Lastly, if computers are far apart, can't they run on private Internet instead of public Internet, helping to rule out some of the security issues that come with long-distance distributed computing?

Thanks!
• 1) The cloud (to simplify greatly) represents a collection of computing resources accessed over the Internet. Instead of playing video games on a console, imagine users pressing keys, the keys are sent over the Internet to the cloud, the cloud processes them, and sends back the results of the keys by streaming the new images to the TV. This is the new idea behind Google's Stadia and Microsoft xCloud. The "cloud" in this case is hardware (a gaming console) accessed over the Internet.
Similarly, watching movies over Netflix or Hulu is a cloud computing service, in which entertainment is consumed over the Internet instead of buying a movie from the store and playing it on a DVD player.

2) Public internet connections can be more dangerous (see this link for more: https://www.khanacademy.org/computing/computers-and-internet/xcae6f4a7ff015e7d:online-data-security), but generally using HTTPS over the public internet is just as (if not more) secure as a private Internet connection.
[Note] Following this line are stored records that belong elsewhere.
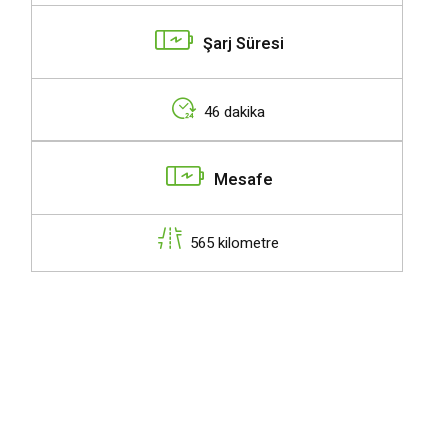
Şarj Süresi
46 dakika
Mesafe
565 kilometre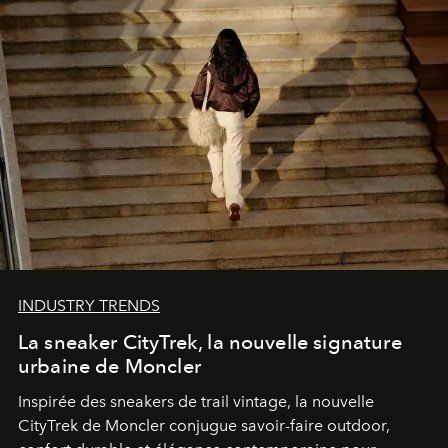
INDUSTRY TRENDS
La sneaker CityTrek, la nouvelle signature
urbaine de Moncler
Inspirée des sneakers de trail vintage, la nouvelle
CityTrek de Moncler conjugue savoir-faire outdoor,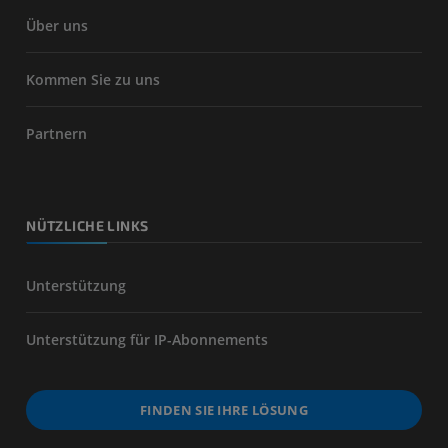
Über uns
Kommen Sie zu uns
Partnern
NÜTZLICHE LINKS
Unterstützung
Unterstützung für IP-Abonnements
FINDEN SIE IHRE LÖSUNG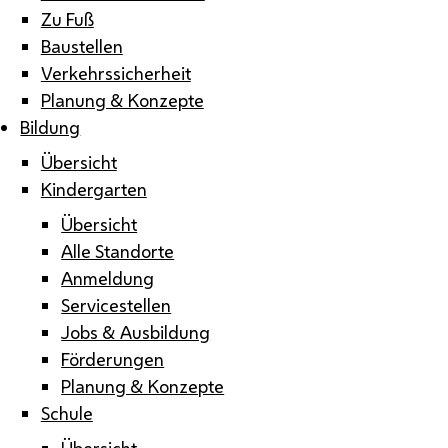
Zu Fuß
Baustellen
Verkehrssicherheit
Planung & Konzepte
Bildung
Übersicht
Kindergarten
Übersicht
Alle Standorte
Anmeldung
Servicestellen
Jobs & Ausbildung
Förderungen
Planung & Konzepte
Schule
Übersicht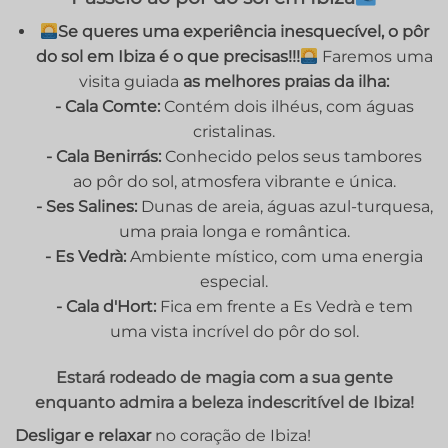
Se queres uma experiência inesquecível, o pôr
do sol em Ibiza é o que precisas!!!
Faremos uma
visita guiada
as melhores praias da ilha:
- Cala Comte:
Contém dois ilhéus, com águas
cristalinas.
- Cala Benirrás:
Conhecido pelos seus tambores
ao pôr do sol, atmosfera vibrante e única.
- Ses Salines:
Dunas de areia, águas azul-turquesa,
uma praia longa e romântica.
- Es Vedrà:
Ambiente místico, com uma energia
especial.
- Cala d'Hort:
Fica em frente a Es Vedrà e tem
uma vista incrível do pôr do sol.
Estará rodeado de magia com a sua gente
enquanto admira a beleza indescritível de Ibiza!
Desligar e relaxar
no coração de Ibiza!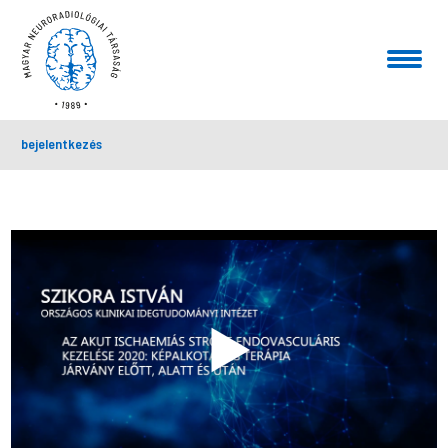
bejelentkezés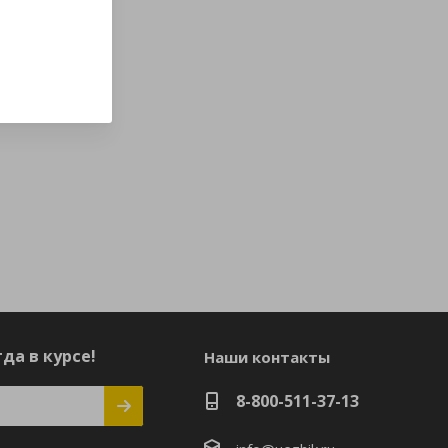
да в курсе!
Наши контакты
8-800-511-37-13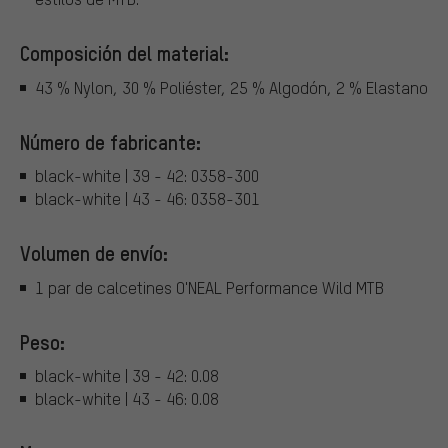
Composición del material:
43 % Nylon, 30 % Poliéster, 25 % Algodón, 2 % Elastano
Número de fabricante:
black-white | 39 - 42: 0358-300
black-white | 43 - 46: 0358-301
Volumen de envío:
1 par de calcetines O'NEAL Performance Wild MTB
Peso:
black-white | 39 - 42: 0.08
black-white | 43 - 46: 0.08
3) Clusters are usually used internally at a company, hence there is little need for them to have a public Internet connection as they only communicate locally. Computer networks are independent of the Internet ( a collection of networks), which is why clusters can run without being tied to the Internet.

4) Absolutely. One way is using a VPN (also discussed in certain places in the above link). However, through the use of encryption and authentication, using the public internet has become much safer than people might think.

Hope this helps!
• I have a question: can distributed computing be run on programs that don’t support parallel programming? Or can it only be used when certain steps of an algorithm must be performed simultaneously?